> _Short problem_:
Transcribe the passage of the article on rallies for Estonian war veterans between "The two Jewish" and "building in Estonia.", inclusive.

> _Text provided_:
===============

A statement issued here by G. Gramberg, chairman of the Jewish Cultural Society in Estonia, and D. Slomka, chairman of the Jewish religious community here, appealed for Western assistance in lobbying the Estonian government to halt the rehabilitation effort.

The Jewish leaders said that many veterans who are being hailed now as heroes of Estonian independence belonged to military units responsible for the genocide of Estonia’s 2,000 Jews, an operation that made the republic “Judenfrei” by December 1941.

They also assisted the Nazis in more than 20 concentration camps, where Jews from Latvia, Lithuania, Poland, Germany, Czechoslovakia, France and Holland were killed.

The Jewish leaders expressed particular concern about a rally for Estonian “freedom fighters” held Nov. 9 in the town of Paide.

Radio advertisements for the rally invited, among others, veterans of police battalions and of the self-defense organization Omakaitse who were part of the 20th Division of the Nazi SS.

There seem to have been other such rallies in Tartu and in the towns of Tori and Adaveri.

The two Jewish leaders claimed their own safety is in jeopardy for passing on information about these events. “But the memory of the dead does not let us keep silent,” they said in their joint statement.

Estonian war veterans attempted in vain to hold a similar rally last year, before the Baltic republics gained their independence from Moscow.

On July 6, 1990, heavily armored Soviet troops broke up a rally in Tori that had been organized by the Heritage Society, a group that bills itself as “seeking to promote awareness of Estonian history.”

LITTLE AWARENESS IN U.S.

In New York, American Jewish organizational leaders, who have devoted a lot of attention to efforts to rehabilitate wartime collaborators in Lithuania, seemed to be largely unaware that a similar campaign is building in Estonia.

When asked about the Estonian rallies, Abraham Bayer, director of international concerns for the National Jewish Community Relations Advisory Council, said, “I don’t want to tarnish the name of a new republic that has fought so hard for its sovereignty.”

But if the details in the Estonian statement are true, he added, “it reinforces our sadness about those who do not express their remorse for having participated in such heinous crimes.”

The Anti-Defamation League sent a letter to Estonian President Edgard Savissar at the end of October, asking for the opportunity to discuss subjects pertinent to Holocaust survivors, possible return of Jewish property and the issue of Nazi war criminals, said Myrna Shinbaum, the agency’s director of public relations.

===============

> _Data entries_:

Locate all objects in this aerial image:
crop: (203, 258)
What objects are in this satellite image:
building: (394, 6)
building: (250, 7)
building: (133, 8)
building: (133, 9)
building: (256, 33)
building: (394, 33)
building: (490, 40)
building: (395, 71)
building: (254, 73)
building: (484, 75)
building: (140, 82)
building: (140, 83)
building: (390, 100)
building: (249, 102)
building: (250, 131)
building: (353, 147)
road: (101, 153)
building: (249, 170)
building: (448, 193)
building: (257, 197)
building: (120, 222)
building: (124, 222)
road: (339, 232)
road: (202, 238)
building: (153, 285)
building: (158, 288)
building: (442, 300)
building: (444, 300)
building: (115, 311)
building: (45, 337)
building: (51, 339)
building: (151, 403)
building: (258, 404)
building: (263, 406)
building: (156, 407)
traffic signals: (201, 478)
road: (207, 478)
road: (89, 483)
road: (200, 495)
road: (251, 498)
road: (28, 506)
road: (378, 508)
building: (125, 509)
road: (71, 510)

===============

> _Result below_:
The two Jewish leaders claimed their own safety is in jeopardy for passing on information about these events. “But the memory of the dead does not let us keep silent,” they said in their joint statement.

Estonian war veterans attempted in vain to hold a similar rally last year, before the Baltic republics gained their independence from Moscow.

On July 6, 1990, heavily armored Soviet troops broke up a rally in Tori that had been organized by the Heritage Society, a group that bills itself as “seeking to promote awareness of Estonian history.”

LITTLE AWARENESS IN U.S.

In New York, American Jewish organizational leaders, who have devoted a lot of attention to efforts to rehabilitate wartime collaborators in Lithuania, seemed to be largely unaware that a similar campaign is building in Estonia.